EXERCISE PROMPT: From the records below, copy every line that contains the string "raabe". Matches must have the same uppercase and lowercase letters.

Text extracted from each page
<<<<

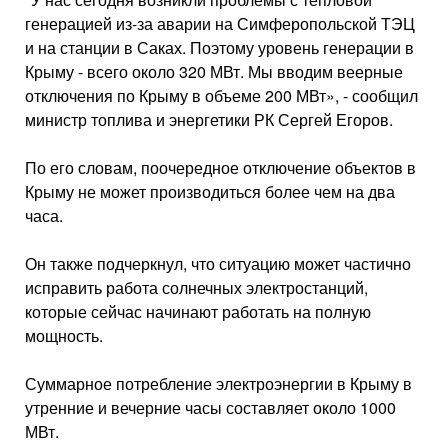
генерацией из-за аварии на Симферопольской ТЭЦ
и на станции в Саках. Поэтому уровень генерации в
Крыму - всего около 320 МВт. Мы вводим веерные
отключения по Крыму в объеме 200 МВт», - сообщил
министр топлива и энергетики РК Сергей Егоров.
По его словам, поочередное отключение объектов в
Крыму не может производиться более чем на два
часа.
Он также подчеркнул, что ситуацию может частично
исправить работа солнечных электростанций,
которые сейчас начинают работать на полную
мощность.
Суммарное потребление электроэнергии в Крыму в
утренние и вечерние часы составляет около 1000
МВт.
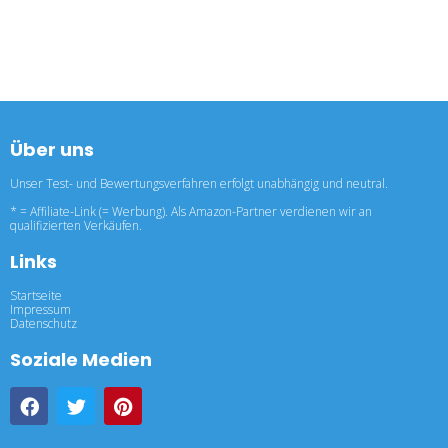
Über uns
Unser Test- und Bewertungsverfahren erfolgt unabhängig und neutral.
* = Affiliate-Link (= Werbung). Als Amazon-Partner verdienen wir an
qualifizierten Verkäufen.
Links
Startseite
Impressum
Datenschutz
Soziale Medien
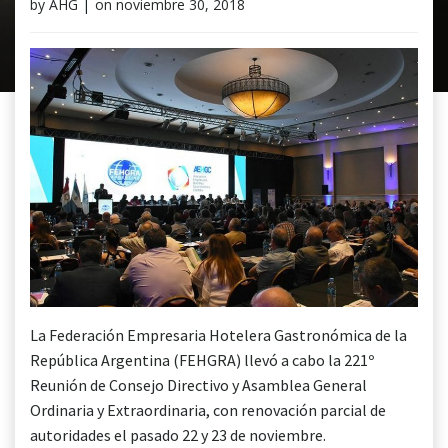
by
AHG
|
on
noviembre 30, 2018
La Federación Empresaria Hotelera Gastronómica de la
República Argentina (FEHGRA) llevó a cabo la 221º
Reunión de Consejo Directivo y Asamblea General
Ordinaria y Extraordinaria, con renovación parcial de
autoridades el pasado 22 y 23 de noviembre.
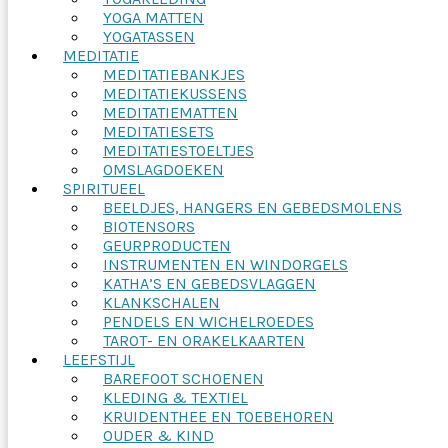
YOGA MATTEN
YOGATASSEN
MEDITATIE
MEDITATIEBANKJES
MEDITATIEKUSSENS
MEDITATIEMATTEN
MEDITATIESETS
MEDITATIESTOELTJES
OMSLAGDOEKEN
SPIRITUEEL
BEELDJES, HANGERS EN GEBEDSMOLENS
BIOTENSORS
GEURPRODUCTEN
INSTRUMENTEN EN WINDORGELS
KATHA’S EN GEBEDSVLAGGEN
KLANKSCHALEN
PENDELS EN WICHELROEDES
TAROT- EN ORAKELKAARTEN
LEEFSTIJL
BAREFOOT SCHOENEN
KLEDING & TEXTIEL
KRUIDENTHEE EN TOEBEHOREN
OUDER & KIND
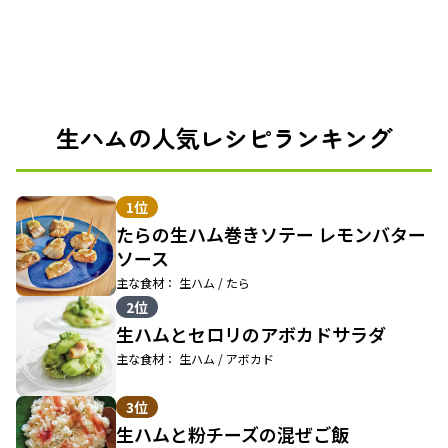
生ハムの人気レシピランキング
1位
たらの生ハム巻きソテー レモンバター
ソース
主な食材： 生ハム / たら
2位
生ハムとセロリのアボカドサラダ
主な食材： 生ハム / アボカド
3位
生ハムと粉チーズの混ぜご飯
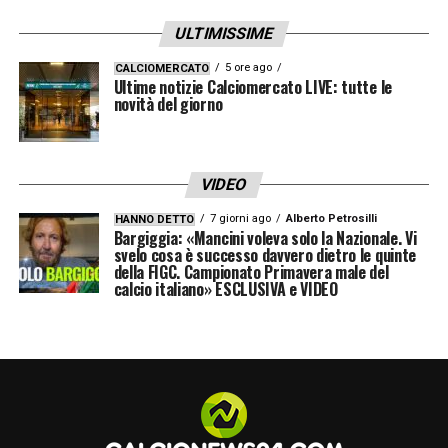
dall’altra parte».
ULTIMISSIME
ANALISI –
«Peccato non averla chiusa
5 ore ago
CALCIOMERCATO
prima. Abbiamo fatto una grande gara, non
Ultime notizie Calciomercato LIVE: tutte le
novità del giorno
sfruttando le chance. Di occasioni
importanti, a parte il salvataggio di Chiellini,
non ce ne sono state».
VIDEO
7 giorni ago
Alberto Petrosilli
HANNO DETTO
LA PLAYLIST DELLE NOSTRE TOP NEWS
Bargiggia: «Mancini voleva solo la Nazionale. Vi
svelo cosa è successo davvero dietro le quinte
della FIGC. Campionato Primavera male del
calcio italiano» ESCLUSIVA e VIDEO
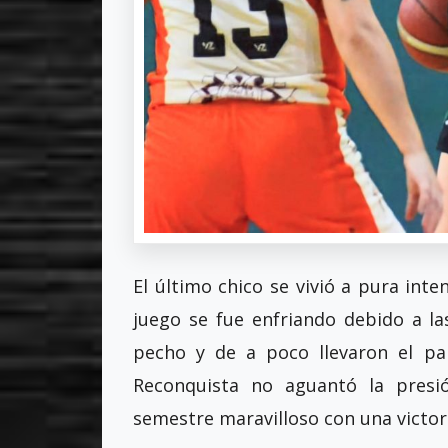
El último chico se vivió a pura int
juego se fue enfriando debido a las
pecho y de a poco llevaron el pa
Reconquista no aguantó la presió
semestre maravilloso con una victoria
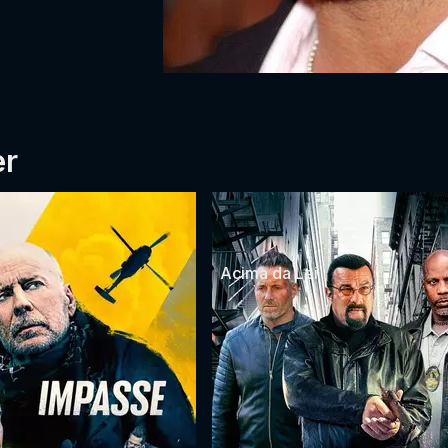
er
Acima da Lei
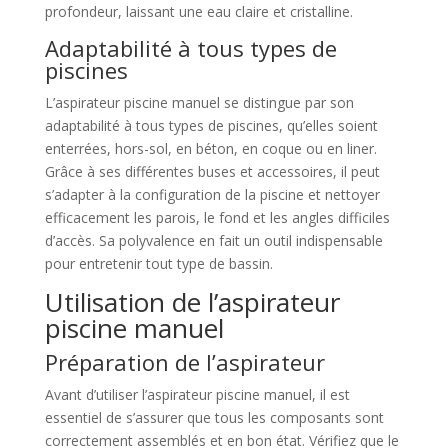
profondeur, laissant une eau claire et cristalline.
Adaptabilité à tous types de
piscines
L’aspirateur piscine manuel se distingue par son
adaptabilité à tous types de piscines, qu’elles soient
enterrées, hors-sol, en béton, en coque ou en liner.
Grâce à ses différentes buses et accessoires, il peut
s’adapter à la configuration de la piscine et nettoyer
efficacement les parois, le fond et les angles difficiles
d’accès. Sa polyvalence en fait un outil indispensable
pour entretenir tout type de bassin.
Utilisation de l’aspirateur
piscine manuel
Préparation de l’aspirateur
Avant d’utiliser l’aspirateur piscine manuel, il est
essentiel de s’assurer que tous les composants sont
correctement assemblés et en bon état. Vérifiez que le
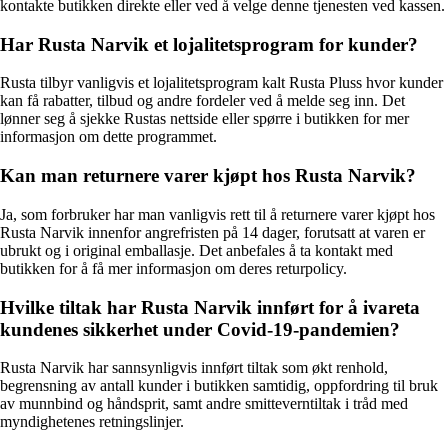
kontakte butikken direkte eller ved å velge denne tjenesten ved kassen.
Har Rusta Narvik et lojalitetsprogram for kunder?
Rusta tilbyr vanligvis et lojalitetsprogram kalt Rusta Pluss hvor kunder
kan få rabatter, tilbud og andre fordeler ved å melde seg inn. Det
lønner seg å sjekke Rustas nettside eller spørre i butikken for mer
informasjon om dette programmet.
Kan man returnere varer kjøpt hos Rusta Narvik?
Ja, som forbruker har man vanligvis rett til å returnere varer kjøpt hos
Rusta Narvik innenfor angrefristen på 14 dager, forutsatt at varen er
ubrukt og i original emballasje. Det anbefales å ta kontakt med
butikken for å få mer informasjon om deres returpolicy.
Hvilke tiltak har Rusta Narvik innført for å ivareta
kundenes sikkerhet under Covid-19-pandemien?
Rusta Narvik har sannsynligvis innført tiltak som økt renhold,
begrensning av antall kunder i butikken samtidig, oppfordring til bruk
av munnbind og håndsprit, samt andre smitteverntiltak i tråd med
myndighetenes retningslinjer.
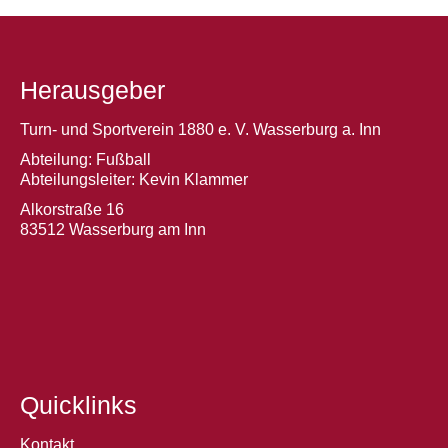
Herausgeber
Turn- und Sportverein 1880 e. V. Wasserburg a. Inn
Abteilung: Fußball
Abteilungsleiter: Kevin Klammer
Alkorstraße 16
83512 Wasserburg am Inn
Quicklinks
Kontakt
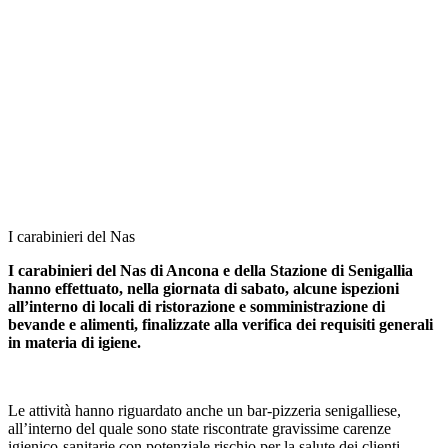
I carabinieri del Nas
I carabinieri del Nas di Ancona e della Stazione di Senigallia
hanno effettuato, nella giornata di sabato, alcune ispezioni
all’interno di locali di ristorazione e somministrazione di
bevande e alimenti, finalizzate alla verifica dei requisiti generali
in materia di igiene.
Le attività hanno riguardato anche un bar-pizzeria senigalliese,
all’interno del quale sono state riscontrate gravissime carenze
igienico-sanitarie con potenziale rischio per la salute dei clienti.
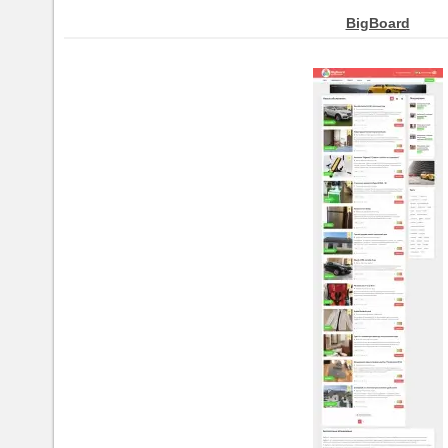
BigBoard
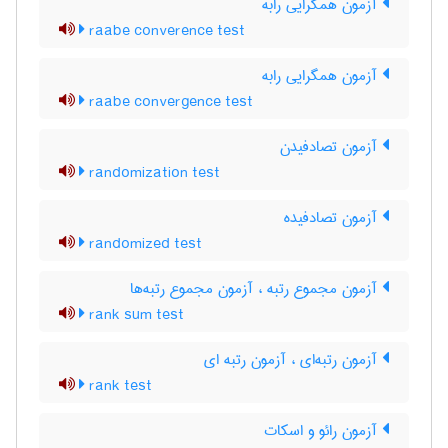
آزمون همگرایی رابه
raabe converence test
آزمون همگرایی رابه
raabe convergence test
آزمون تصادفیدن
randomization test
آزمون تصادفیده
randomized test
آزمون مجموع رتبه ، آزمون مجموع رتبه‌ها
rank sum test
آزمون رتبه‌ای ، آزمون رتبه ای
rank test
آزمون رائو و اسکات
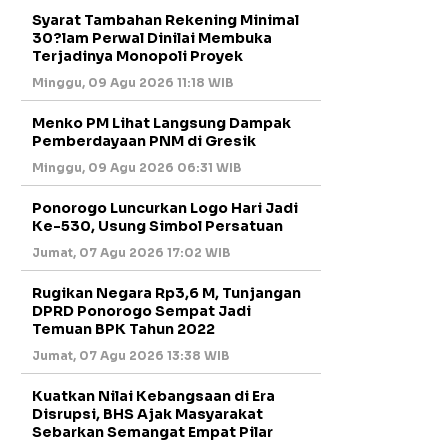
Syarat Tambahan Rekening Minimal
30?lam Perwal Dinilai Membuka
Terjadinya Monopoli Proyek
Minggu, 09 Agu 2026 11:18 WIB
Menko PM Lihat Langsung Dampak
Pemberdayaan PNM di Gresik
Minggu, 09 Agu 2026 06:31 WIB
Ponorogo Luncurkan Logo Hari Jadi
Ke-530, Usung Simbol Persatuan
Jumat, 07 Agu 2026 17:02 WIB
Rugikan Negara Rp3,6 M, Tunjangan
DPRD Ponorogo Sempat Jadi
Temuan BPK Tahun 2022
Jumat, 07 Agu 2026 13:38 WIB
Kuatkan Nilai Kebangsaan di Era
Disrupsi, BHS Ajak Masyarakat
Sebarkan Semangat Empat Pilar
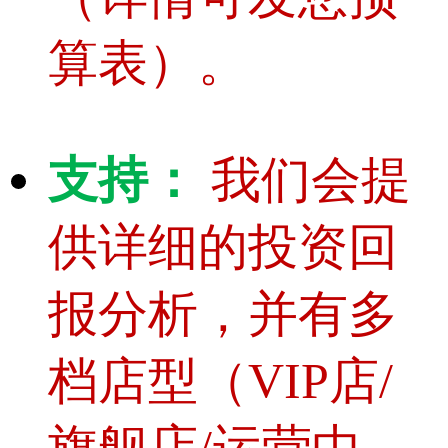
算表）。
支持：
我们会提
供详细的投资回
报分析，并有多
档店型（VIP店/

>>>>

EXERCISE RESULT:
raabe converence test
raabe convergence test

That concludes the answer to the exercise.